Want weet, mijn dromenspan door druisende gedrangen
Is 't dat mij soms naar uw gelaat verleidt;
Ik voel dan als een dons van ongezongen zangen
Mijn ongeschonden lust in 't stilstaan van de tijd.
En daarna, langs de welf der dagelijkse zalen,
Speelt uwe weke schijn mij voor de schreden uit.
De dingen in de dag, de vele en de vale,
Op schamp're maat, in wreed en wrang geluid,
Zij zelfs zij willen mij 't voorbije gaan verhalen:
Een zoete avondschim, een bloesemende bruid.’
Hij zette zijn hoed weer op. - ‘'t Klinkt vrij rottig, 't valt me tegen. Ik had 't naar 'n tijdschrift willen sturen, maar dat doe 'k toch maar niet.
| |
| |
Weet je: ik moet altijd oppassen niet te gezwollen te worden, juist door m'n klassieke opvoeding: 't Latijn is 'n gevaarlijk voorbeeld, als je rhetoriek vermijden wil.’
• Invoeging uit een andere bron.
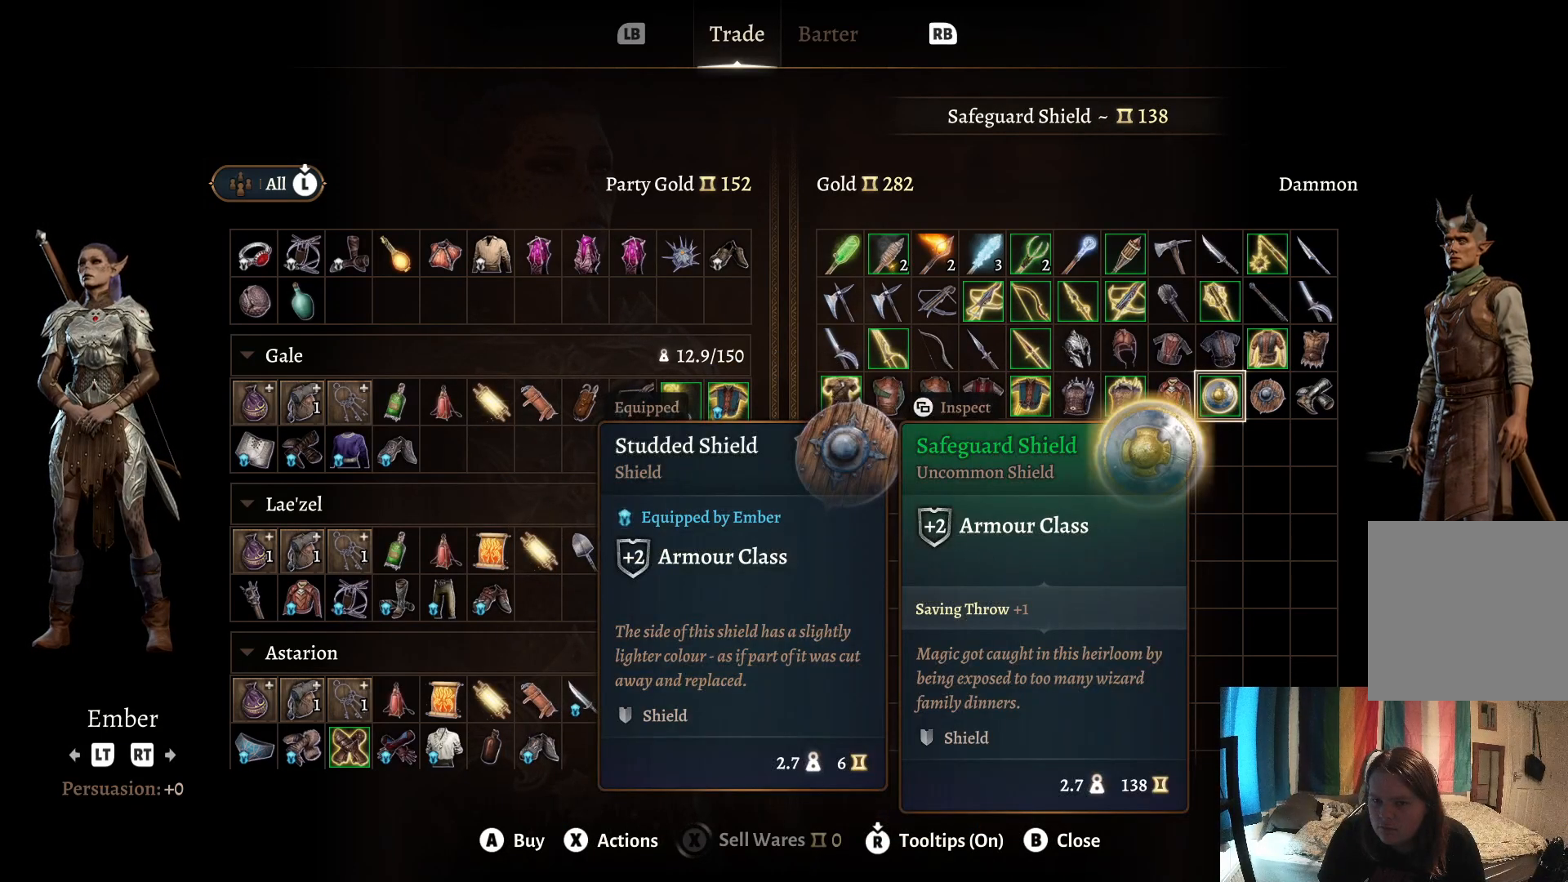
{"buttons": [], "left_stick": "center", "right_stick": "center", "events": []}
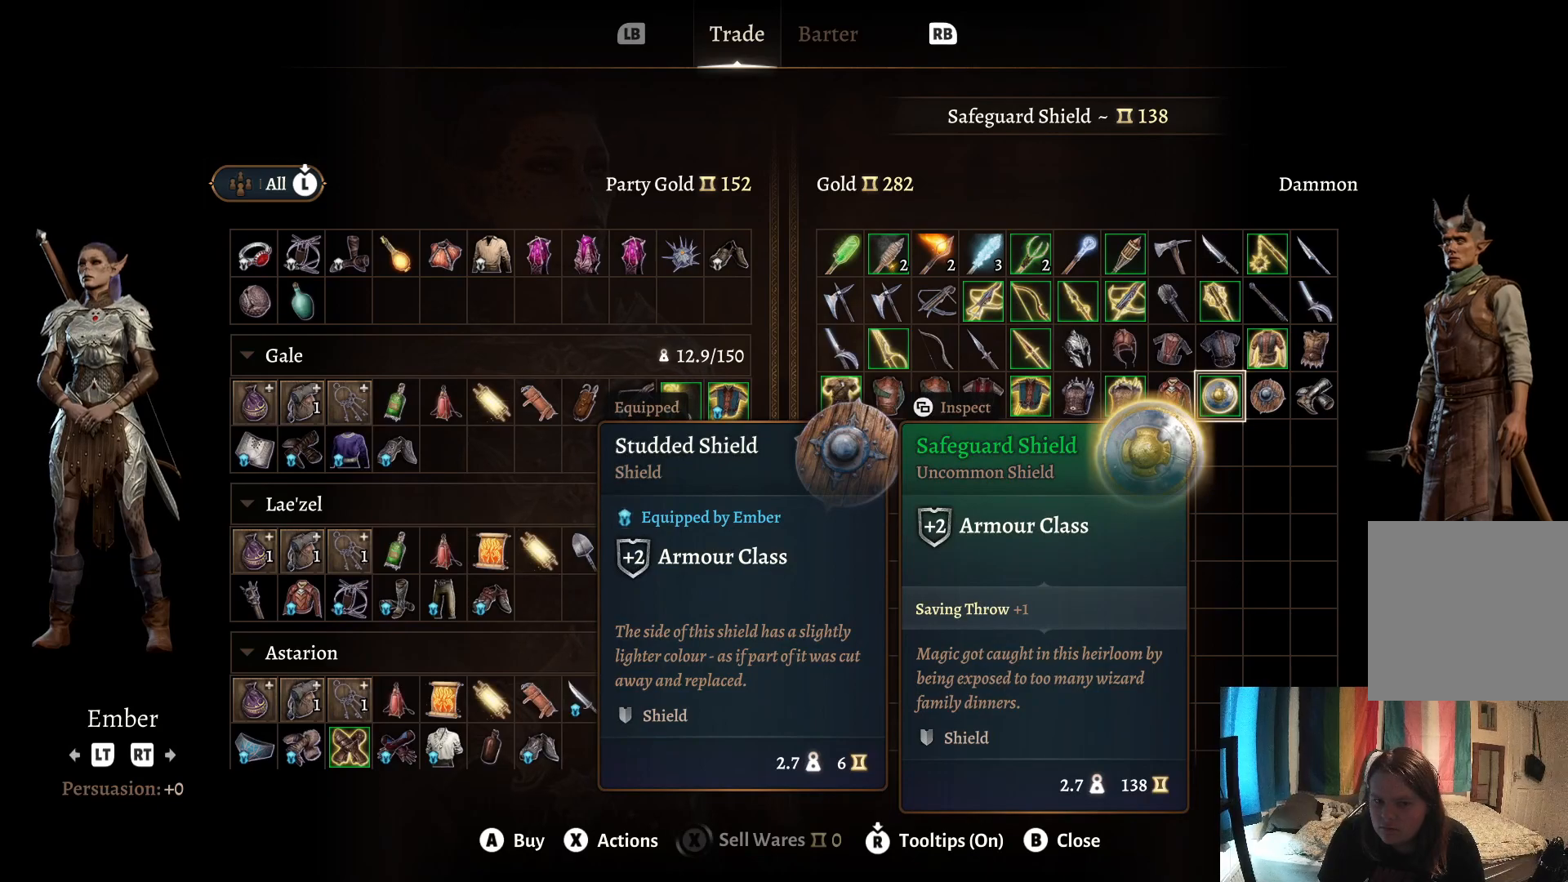
{"buttons": [], "left_stick": "center", "right_stick": "center", "events": []}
Langzaam liepen zij verder; voor hen uit, aan het einde van de straat, schemerde het rossige licht van de verkeersweg, waar van tijd tot tijd auto's voorbijgleden. De straat zelf was uitgestorven. Lida, die het gedicht na zijn critiek niet durfde bewonderen, zocht naar een passende opmerking, niet te enthousiast, niet te nuchter, niet al te dom. Zij hield haar pas in; de auto's, waar zij telkens naar kijken moest, maakten haar ellendig: zij gleden maar, koel en vals, met een electrisch knipoog in haar richting, even voor zij achter de donkere huizen verdwenen.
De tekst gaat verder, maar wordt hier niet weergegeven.